How you treat your employees says a lot about you as a business owner. A happy workforce shows through in what you are able to do and can be a massive boost to your reputation and sales. After all, bad news travels fast, and if you aren’t treating your employees well, this news will spread like wildfire, making it harder for you to attract the correct type of talent to your company.
Being able to stand out as an employer people want to work for and not have them working for you to pay the bills can increase job satisfaction, customer service, and morale within the company. If an employee is happy in their job, this shows through in their interactions with others, both colleagues and customers, as well as the job they perform. Happy employees are more likely to go above and beyond without being asked to as a way to reciprocate the treatment they get from their employers (this can also work the other way around, too).
If you want to improve employer-employee relations and become talked about for all of the right reasons, here are some things you need to be doing to help improve company morale.
Offer flexible or remote working.
The COVID pandemic proved that people can work just as well from home as in the office, and incorporating this into your working model permanently can be massively beneficial.
Instead of having a blanket rule across the board, talk to different staff members and find out how they would like to work. If you have some of your team in the office or working from home where they feel more comfortable, this can benefit you massively. Not everyone can work the same way, and some people prefer the hustle and bustle of a busy working environment, while others prefer to work from home in a more secluded way. If they can perform their job roles without dropping the ball, then remote working can be right for you.
Flexible working means giving accommodations to your employees regarding their schedules. It could be that some part of the week is done from home while the rest is in the office. It could be meeting set operational hours and then allowing employees to fill their timesheets around this; for example, if you need everyone working between 10 and 2 p.m. Monday to Friday but they’re on 40 hours contracts, this is 20 hours a week, they need to be present at this time, they can then decide when they work the additional 20 as long as the job gets done. Or it can be moving to a 4-10 work schedule where employees work for 10 hours 4 days a week and have 3 days off as opposed to 5 eight-hour shifts Monday to Friday.
Perks and benefits
The more benefits you can offer employees, the happier they will be. Plus, it can also be an added incentive when bringing new hires on board. There are three main types of benefits you need to look at: benefits required by law, industry-standard benefits, and fringe offerings. What this means is that your packages need to include those benefits that the law stipulates you offer, include additional benefits that are provided as standard within your industry, and then bring in perks that are there to entice employees in and give you an edge for improved employee satisfaction.

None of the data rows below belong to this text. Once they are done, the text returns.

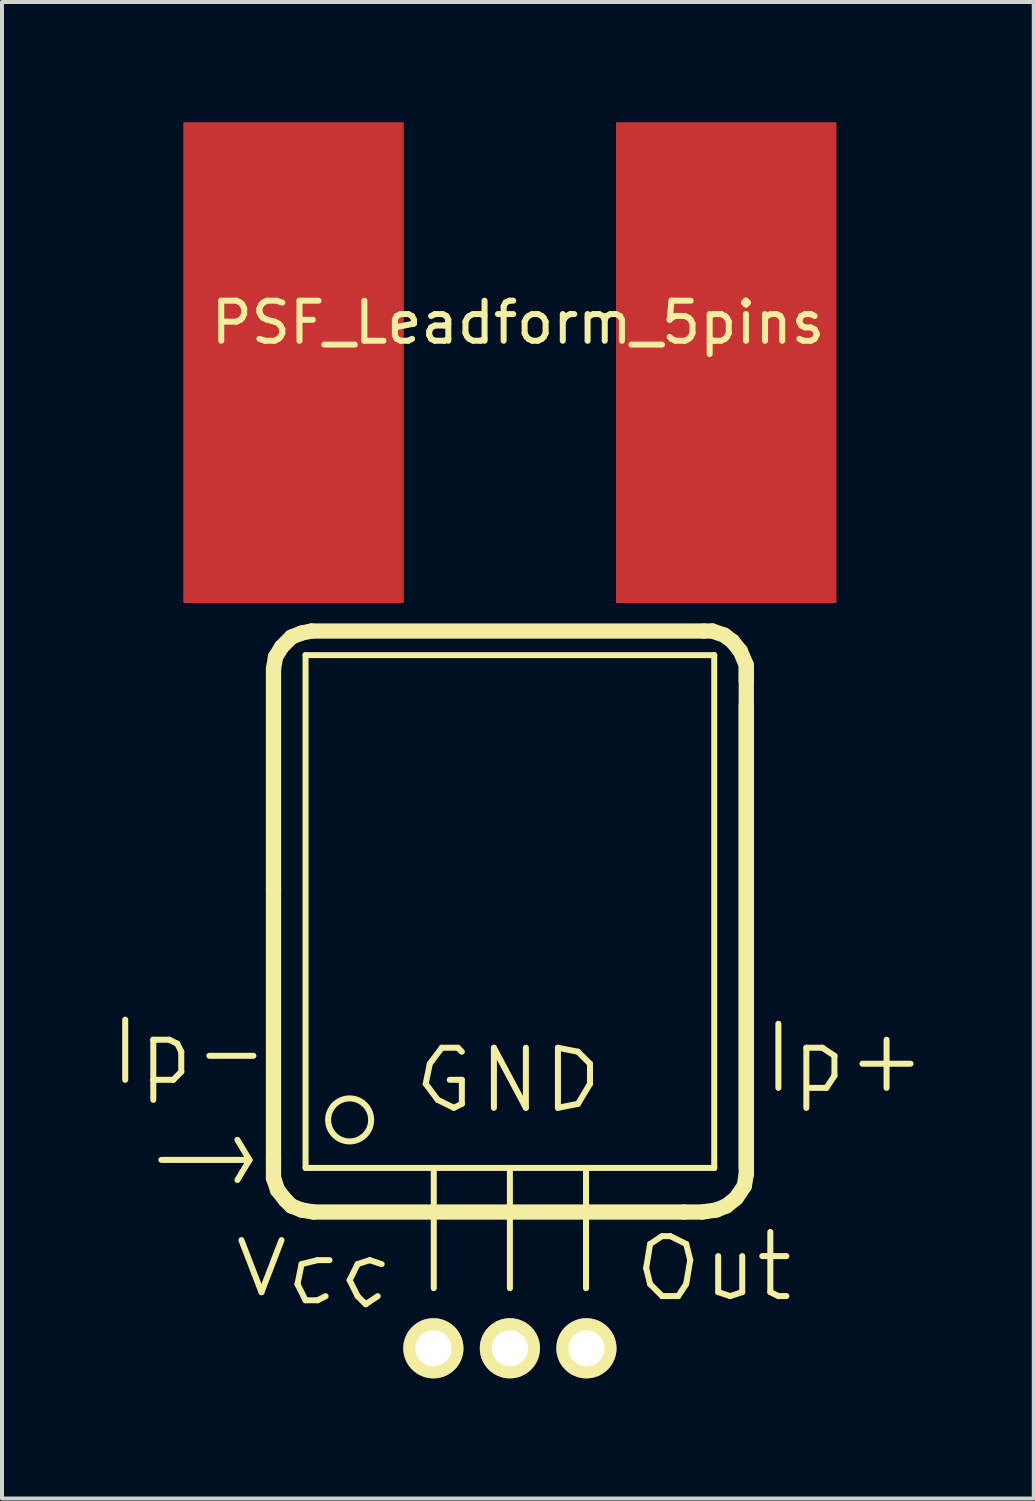
<source format=kicad_pcb>
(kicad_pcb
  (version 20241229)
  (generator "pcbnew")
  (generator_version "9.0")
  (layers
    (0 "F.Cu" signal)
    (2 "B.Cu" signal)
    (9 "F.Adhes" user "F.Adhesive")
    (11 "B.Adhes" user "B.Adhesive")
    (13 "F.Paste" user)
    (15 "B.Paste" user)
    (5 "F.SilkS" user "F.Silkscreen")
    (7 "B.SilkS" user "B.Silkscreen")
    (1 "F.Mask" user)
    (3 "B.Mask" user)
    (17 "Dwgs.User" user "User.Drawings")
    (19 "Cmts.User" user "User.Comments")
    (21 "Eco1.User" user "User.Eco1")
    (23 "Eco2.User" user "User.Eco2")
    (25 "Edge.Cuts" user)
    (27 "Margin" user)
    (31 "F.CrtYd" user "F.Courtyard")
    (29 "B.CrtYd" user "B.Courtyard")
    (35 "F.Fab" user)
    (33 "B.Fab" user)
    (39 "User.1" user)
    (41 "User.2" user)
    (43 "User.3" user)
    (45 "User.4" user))
  (footprint "PSF_Leadform_5pins"
    (layer "F.Cu")
    (at 9.676 19.9)
    (property "Reference" "PSF_Leadform_5pins" (at 0.201 -14.9 0) (layer "F.SilkS") (effects (font (size 1 1) (thickness 0.15))))
    (attr through_hole)
    (fp_line (start -9.601 2.499) (end -9.601 4) (stroke (width 0.15) (type solid)) (layer "F.SilkS"))
    (fp_line (start -8.9 3) (end -8.9 4.501) (stroke (width 0.15) (type solid)) (layer "F.SilkS"))
    (fp_line (start -8.9 3) (end -8.501 3) (stroke (width 0.15) (type solid)) (layer "F.SilkS"))
    (fp_line (start -8.501 3) (end -8.301 3.099) (stroke (width 0.15) (type solid)) (layer "F.SilkS"))
    (fp_line (start -8.4 4) (end -8.9 4) (stroke (width 0.15) (type solid)) (layer "F.SilkS"))
    (fp_line (start -8.301 3.099) (end -8.202 3.299) (stroke (width 0.15) (type solid)) (layer "F.SilkS"))
    (fp_line (start -8.202 3.299) (end -8.202 3.8) (stroke (width 0.15) (type solid)) (layer "F.SilkS"))
    (fp_line (start -8.202 3.8) (end -8.4 4) (stroke (width 0.15) (type solid)) (layer "F.SilkS"))
    (fp_line (start -6.701 8.001) (end -6.2 9.301) (stroke (width 0.15) (type solid)) (layer "F.SilkS"))
    (fp_line (start -6.5 5.999) (end -8.7 5.999) (stroke (width 0.15) (type solid)) (layer "F.SilkS"))
    (fp_line (start -6.5 5.999) (end -6.8 5.499) (stroke (width 0.15) (type solid)) (layer "F.SilkS"))
    (fp_line (start -6.5 5.999) (end -6.8 6.5) (stroke (width 0.15) (type solid)) (layer "F.SilkS"))
    (fp_line (start -6.401 3.401) (end -7.501 3.401) (stroke (width 0.15) (type solid)) (layer "F.SilkS"))
    (fp_line (start -6.2 9.301) (end -5.7 8.001) (stroke (width 0.15) (type solid)) (layer "F.SilkS"))
    (fp_line (start -5.9 -6.251) (end -5.85 -6.551) (stroke (width 0.381) (type solid)) (layer "F.SilkS"))
    (fp_line (start -5.9 -0.749) (end -5.9 -6.251) (stroke (width 0.381) (type solid)) (layer "F.SilkS"))
    (fp_line (start -5.9 5.999) (end -5.9 -0.749) (stroke (width 0.381) (type solid)) (layer "F.SilkS"))
    (fp_line (start -5.9 6.449) (end -5.9 5.999) (stroke (width 0.381) (type solid)) (layer "F.SilkS"))
    (fp_line (start -5.85 -6.551) (end -5.7 -6.8) (stroke (width 0.381) (type solid)) (layer "F.SilkS"))
    (fp_line (start -5.799 6.749) (end -5.9 6.449) (stroke (width 0.381) (type solid)) (layer "F.SilkS"))
    (fp_line (start -5.7 -6.8) (end -5.451 -7.051) (stroke (width 0.381) (type solid)) (layer "F.SilkS"))
    (fp_line (start -5.601 7) (end -5.799 6.749) (stroke (width 0.381) (type solid)) (layer "F.SilkS"))
    (fp_line (start -5.451 -7.051) (end -5.199 -7.15) (stroke (width 0.381) (type solid)) (layer "F.SilkS"))
    (fp_line (start -5.451 7.15) (end -5.601 7) (stroke (width 0.381) (type solid)) (layer "F.SilkS"))
    (fp_line (start -5.301 9.101) (end -5.1 9.502) (stroke (width 0.15) (type solid)) (layer "F.SilkS"))
    (fp_line (start -5.199 -7.15) (end -4.95 -7.201) (stroke (width 0.381) (type solid)) (layer "F.SilkS"))
    (fp_line (start -5.199 7.249) (end -5.451 7.15) (stroke (width 0.381) (type solid)) (layer "F.SilkS"))
    (fp_line (start -5.199 8.6) (end -5.301 9.101) (stroke (width 0.15) (type solid)) (layer "F.SilkS"))
    (fp_line (start -5.1 -6.599) (end 5.1 -6.599) (stroke (width 0.15) (type solid)) (layer "F.SilkS"))
    (fp_line (start -5.1 6.2) (end -5.1 -6.599) (stroke (width 0.15) (type solid)) (layer "F.SilkS"))
    (fp_line (start -5.1 9.502) (end -4.801 9.502) (stroke (width 0.15) (type solid)) (layer "F.SilkS"))
    (fp_line (start -4.95 -7.201) (end 4.849 -7.201) (stroke (width 0.381) (type solid)) (layer "F.SilkS"))
    (fp_line (start -4.9 7.3) (end -5.199 7.249) (stroke (width 0.381) (type solid)) (layer "F.SilkS"))
    (fp_line (start -4.801 8.501) (end -5.199 8.6) (stroke (width 0.15) (type solid)) (layer "F.SilkS"))
    (fp_line (start -4.801 9.502) (end -4.6 9.401) (stroke (width 0.15) (type solid)) (layer "F.SilkS"))
    (fp_line (start -4.501 8.501) (end -4.801 8.501) (stroke (width 0.15) (type solid)) (layer "F.SilkS"))
    (fp_line (start -4 9.002) (end -3.8 9.401) (stroke (width 0.15) (type solid)) (layer "F.SilkS"))
    (fp_line (start -3.8 8.6) (end -4 9.002) (stroke (width 0.15) (type solid)) (layer "F.SilkS"))
    (fp_line (start -3.8 9.401) (end -3.599 9.601) (stroke (width 0.15) (type solid)) (layer "F.SilkS"))
    (fp_line (start -3.599 9.601) (end -3.299 9.401) (stroke (width 0.15) (type solid)) (layer "F.SilkS"))
    (fp_line (start -3.5 8.501) (end -3.8 8.6) (stroke (width 0.15) (type solid)) (layer "F.SilkS"))
    (fp_line (start -3.2 8.6) (end -3.5 8.501) (stroke (width 0.15) (type solid)) (layer "F.SilkS"))
    (fp_line (start -2.101 4.1) (end -1.801 4.501) (stroke (width 0.15) (type solid)) (layer "F.SilkS"))
    (fp_line (start -1.999 3.599) (end -2.101 4.1) (stroke (width 0.15) (type solid)) (layer "F.SilkS"))
    (fp_line (start -1.9 6.2) (end -1.9 9.2) (stroke (width 0.15) (type solid)) (layer "F.SilkS"))
    (fp_line (start -1.801 4.501) (end -1.4 4.699) (stroke (width 0.15) (type solid)) (layer "F.SilkS"))
    (fp_line (start -1.699 3.2) (end -1.999 3.599) (stroke (width 0.15) (type solid)) (layer "F.SilkS"))
    (fp_line (start -1.4 4.699) (end -1.199 4.6) (stroke (width 0.15) (type solid)) (layer "F.SilkS"))
    (fp_line (start -1.3 3.2) (end -1.699 3.2) (stroke (width 0.15) (type solid)) (layer "F.SilkS"))
    (fp_line (start -1.199 3.299) (end -1.3 3.2) (stroke (width 0.15) (type solid)) (layer "F.SilkS"))
    (fp_line (start -1.199 4) (end -1.501 4) (stroke (width 0.15) (type solid)) (layer "F.SilkS"))
    (fp_line (start -1.199 4.6) (end -1.199 4) (stroke (width 0.15) (type solid)) (layer "F.SilkS"))
    (fp_line (start -0.399 3.2) (end 0.399 4.699) (stroke (width 0.15) (type solid)) (layer "F.SilkS"))
    (fp_line (start -0.399 4.699) (end -0.399 3.2) (stroke (width 0.15) (type solid)) (layer "F.SilkS"))
    (fp_line (start 0 6.2) (end 0 9.2) (stroke (width 0.15) (type solid)) (layer "F.SilkS"))
    (fp_line (start 0.399 4.699) (end 0.399 3.2) (stroke (width 0.15) (type solid)) (layer "F.SilkS"))
    (fp_line (start 1.199 3.2) (end 1.199 4.699) (stroke (width 0.15) (type solid)) (layer "F.SilkS"))
    (fp_line (start 1.199 4.699) (end 1.699 4.6) (stroke (width 0.15) (type solid)) (layer "F.SilkS"))
    (fp_line (start 1.699 3.299) (end 1.199 3.2) (stroke (width 0.15) (type solid)) (layer "F.SilkS"))
    (fp_line (start 1.699 4.6) (end 1.999 4.1) (stroke (width 0.15) (type solid)) (layer "F.SilkS"))
    (fp_line (start 1.9 6.2) (end 1.9 9.2) (stroke (width 0.15) (type solid)) (layer "F.SilkS"))
    (fp_line (start 1.999 3.599) (end 1.699 3.299) (stroke (width 0.15) (type solid)) (layer "F.SilkS"))
    (fp_line (start 1.999 4.1) (end 1.999 3.599) (stroke (width 0.15) (type solid)) (layer "F.SilkS"))
    (fp_line (start 3.401 8.7) (end 3.5 9.098) (stroke (width 0.15) (type solid)) (layer "F.SilkS"))
    (fp_line (start 3.5 8.098) (end 3.401 8.7) (stroke (width 0.15) (type solid)) (layer "F.SilkS"))
    (fp_line (start 3.5 9.098) (end 3.8 9.398) (stroke (width 0.15) (type solid)) (layer "F.SilkS"))
    (fp_line (start 3.8 7.899) (end 3.5 8.098) (stroke (width 0.15) (type solid)) (layer "F.SilkS"))
    (fp_line (start 3.8 9.398) (end 4.201 9.398) (stroke (width 0.15) (type solid)) (layer "F.SilkS"))
    (fp_line (start 4 7.902) (end 3.8 7.902) (stroke (width 0.15) (type solid)) (layer "F.SilkS"))
    (fp_line (start 4.201 9.398) (end 4.399 9.098) (stroke (width 0.15) (type solid)) (layer "F.SilkS"))
    (fp_line (start 4.351 7.3) (end -4.9 7.3) (stroke (width 0.381) (type solid)) (layer "F.SilkS"))
    (fp_line (start 4.399 8.098) (end 4 7.899) (stroke (width 0.15) (type solid)) (layer "F.SilkS"))
    (fp_line (start 4.399 9.098) (end 4.501 8.499) (stroke (width 0.15) (type solid)) (layer "F.SilkS"))
    (fp_line (start 4.501 8.499) (end 4.399 8.098) (stroke (width 0.15) (type solid)) (layer "F.SilkS"))
    (fp_line (start 4.801 7.3) (end 4.351 7.3) (stroke (width 0.381) (type solid)) (layer "F.SilkS"))
    (fp_line (start 4.849 -7.201) (end 5.05 -7.201) (stroke (width 0.381) (type solid)) (layer "F.SilkS"))
    (fp_line (start 5.05 -7.201) (end 5.349 -7.099) (stroke (width 0.381) (type solid)) (layer "F.SilkS"))
    (fp_line (start 5.1 -6.599) (end 5.1 6.2) (stroke (width 0.15) (type solid)) (layer "F.SilkS"))
    (fp_line (start 5.1 6.2) (end -5.1 6.2) (stroke (width 0.15) (type solid)) (layer "F.SilkS"))
    (fp_line (start 5.151 7.249) (end 4.801 7.3) (stroke (width 0.381) (type solid)) (layer "F.SilkS"))
    (fp_line (start 5.199 8.4) (end 5.199 9.299) (stroke (width 0.15) (type solid)) (layer "F.SilkS"))
    (fp_line (start 5.199 9.299) (end 5.499 9.398) (stroke (width 0.15) (type solid)) (layer "F.SilkS"))
    (fp_line (start 5.349 -7.099) (end 5.55 -6.949) (stroke (width 0.381) (type solid)) (layer "F.SilkS"))
    (fp_line (start 5.4 7.15) (end 5.151 7.249) (stroke (width 0.381) (type solid)) (layer "F.SilkS"))
    (fp_line (start 5.499 9.398) (end 5.799 9.299) (stroke (width 0.15) (type solid)) (layer "F.SilkS"))
    (fp_line (start 5.55 -6.949) (end 5.751 -6.701) (stroke (width 0.381) (type solid)) (layer "F.SilkS"))
    (fp_line (start 5.649 6.949) (end 5.4 7.15) (stroke (width 0.381) (type solid)) (layer "F.SilkS"))
    (fp_line (start 5.751 -6.701) (end 5.9 -6.35) (stroke (width 0.381) (type solid)) (layer "F.SilkS"))
    (fp_line (start 5.799 9.299) (end 5.799 8.4) (stroke (width 0.15) (type solid)) (layer "F.SilkS"))
    (fp_line (start 5.85 6.65) (end 5.649 6.949) (stroke (width 0.381) (type solid)) (layer "F.SilkS"))
    (fp_line (start 5.9 -6.35) (end 5.9 -5.951) (stroke (width 0.381) (type solid)) (layer "F.SilkS"))
    (fp_line (start 5.9 -6.251) (end 5.9 6.35) (stroke (width 0.381) (type solid)) (layer "F.SilkS"))
    (fp_line (start 5.9 -5.349) (end 5.9 6.2) (stroke (width 0.381) (type solid)) (layer "F.SilkS"))
    (fp_line (start 5.9 6.35) (end 5.85 6.65) (stroke (width 0.381) (type solid)) (layer "F.SilkS"))
    (fp_line (start 6.5 7.798) (end 6.5 9.299) (stroke (width 0.15) (type solid)) (layer "F.SilkS"))
    (fp_line (start 6.5 9.299) (end 6.701 9.398) (stroke (width 0.15) (type solid)) (layer "F.SilkS"))
    (fp_line (start 6.701 2.601) (end 6.701 4.201) (stroke (width 0.15) (type solid)) (layer "F.SilkS"))
    (fp_line (start 6.701 9.398) (end 6.901 9.398) (stroke (width 0.15) (type solid)) (layer "F.SilkS"))
    (fp_line (start 6.901 8.4) (end 6.299 8.4) (stroke (width 0.15) (type solid)) (layer "F.SilkS"))
    (fp_line (start 7.399 3.2) (end 7.399 4.699) (stroke (width 0.15) (type solid)) (layer "F.SilkS"))
    (fp_line (start 7.399 3.2) (end 7.8 3.2) (stroke (width 0.15) (type solid)) (layer "F.SilkS"))
    (fp_line (start 7.8 3.2) (end 8.1 3.401) (stroke (width 0.15) (type solid)) (layer "F.SilkS"))
    (fp_line (start 7.899 4.201) (end 7.501 4.201) (stroke (width 0.15) (type solid)) (layer "F.SilkS"))
    (fp_line (start 8.1 3.401) (end 8.1 3.899) (stroke (width 0.15) (type solid)) (layer "F.SilkS"))
    (fp_line (start 8.1 3.899) (end 7.899 4.201) (stroke (width 0.15) (type solid)) (layer "F.SilkS"))
    (fp_line (start 9.401 3) (end 9.401 4.201) (stroke (width 0.15) (type solid)) (layer "F.SilkS"))
    (fp_line (start 10 3.599) (end 8.799 3.599) (stroke (width 0.15) (type solid)) (layer "F.SilkS"))
    (fp_circle (center -4 5.001) (end -3.8 5.499) (stroke (width 0.15) (type solid)) (fill no) (layer "F.SilkS"))
    (pad "1" thru_hole circle (at -1.91 10.701) (size 1.501 1.501) (drill 0.899) (layers "*.Cu" "*.Mask" "F.SilkS"))
    (pad "2" thru_hole circle (at 0 10.701) (size 1.501 1.501) (drill 0.899) (layers "*.Cu" "*.Mask" "F.SilkS"))
    (pad "3" thru_hole circle (at 1.91 10.701) (size 1.501 1.501) (drill 0.899) (layers "*.Cu" "*.Mask" "F.SilkS"))
    (pad "4" smd rect (at 5.4 -13.899) (size 5.502 12.002) (layers "F.Cu" "F.Mask" "F.Paste"))
    (pad "5" smd rect (at -5.4 -13.899) (size 5.502 12.002) (layers "F.Cu" "F.Mask" "F.Paste")))
  (gr_rect
    (start -3 -3)
    (end 22.751 34.351)
    (stroke (width 0.1) (type default))
    (fill no)
    (layer "Edge.Cuts")))
</source>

Benefits required by law include;
- Workers Compensation
- Minimum wage and overtime compensation
- Unemployment compensation contributions
- Social Security and Medicare contributions
Industry-standard benefits are the following;
- Health insurance
- Family and medical leave
- Life insurance
- Disability insurance
- Retirement and savings plans
- Stock options
Lastly, the fringe benefits are perks including;
- Mental health coverage or resources
- Wellness packages
- Free meals
- Skills and development training
- Paid further education
- Company equipment
Improved employee culture
An improved employee culture is geared toward positive collaboration, communication, and support. You want to ensure that people feel supported when coming into work and aren’t dreading a day in the office. If there is a toxic work culture, then you are likely going to be experiencing a high turnover rate and poor morale.
New hires especially will want to know what the culture is like. Even one bad review on Glassdoor can run them off and have them heading out the door before they even sit at their desk.
Identify issues within your company that can affect the culture. While each business will have a different type of culture depending on the work they do, it could still be a safe, respectful place for those working there. Allow employees to voice concerns and submit feedback, give and take constructive feedback and standards, and always be looking for you to improve what you do and how you do it. Showing employees respect can go a long way to support your company and help you to get the best from everyone who works there. Remember, once you have identified issues, you must rectify them immediately to avoid further damage.
There is something about shrouding company decisions and behaviors in secrecy that fosters an atmosphere of distrust and can damage the company, making employees feel they aren’t respected or valued. At the same time, they don’t need to know every decision you make; any that involve them directly or the job they do should be openly communicated with them.
Transparency within your company means everyone is informed of what’s happening and updated with anything concerning them. This takes away any mystery and allows everyone to remain on the same page so you can improve the working relationship and communications within teams.
Creating a positive, supportive workplace that boasts excellent communication skills and employer-employee relations takes time and effort to help you make the right choices for everyone involved. You need to be aware of not only the impacts you have on your staff but also the impact they have on others during the working day. A healthier workplace environment means you can do more, achieve more, and excel at what you do with employees who go above and beyond.